Gaussian basis density functional theory for systems periodic in two or three dimensions: Energy and forces

We describe a formulation of electronic density functional theory using localized Gaussian basis functions for systems periodic in three dimensions (bulk crystals) or two dimensions (crystal slabs terminated by surfaces). Our approach generalizes many features of molecular density functional methods to periodic systems, including the use of an auxiliary Gaussian basis set to represent the charge density, and analytic gradients with respect to nuclear coordinates.
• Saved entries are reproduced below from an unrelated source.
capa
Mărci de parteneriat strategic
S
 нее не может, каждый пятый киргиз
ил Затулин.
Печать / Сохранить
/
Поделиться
Existing quantum chemistry routines for analytic and numerical integration over basis functions can be adapted to our scheme with only slight modifications, as can existing extended Gaussian basis sets. Such basis sets permit accurate calculations with far fewer basis functions (and hence much smaller matrices to diagonalize) than plane-wave based methods, especially in surface calculations, where in our approach the slab does not have to repeat periodically normal to the surface. Realistic treatment of molecule–surface interactions is facilitated since both molecule and surface can be treated at the same level of theory. Our real-space method also offers opportunities to exploit matrix sparsity, since in a large unit cell many pairs of basis functions will be essentially nonoverlapping and noninteracting. Longer-ranged Coulomb interactions are summed by a form of the Ewald technique that guarantees absolute convergence. We also give a straightforward extension to periodic systems (both two- and three-dimensional) of the usual molecular formalism for analytic nuclear first derivatives (forces).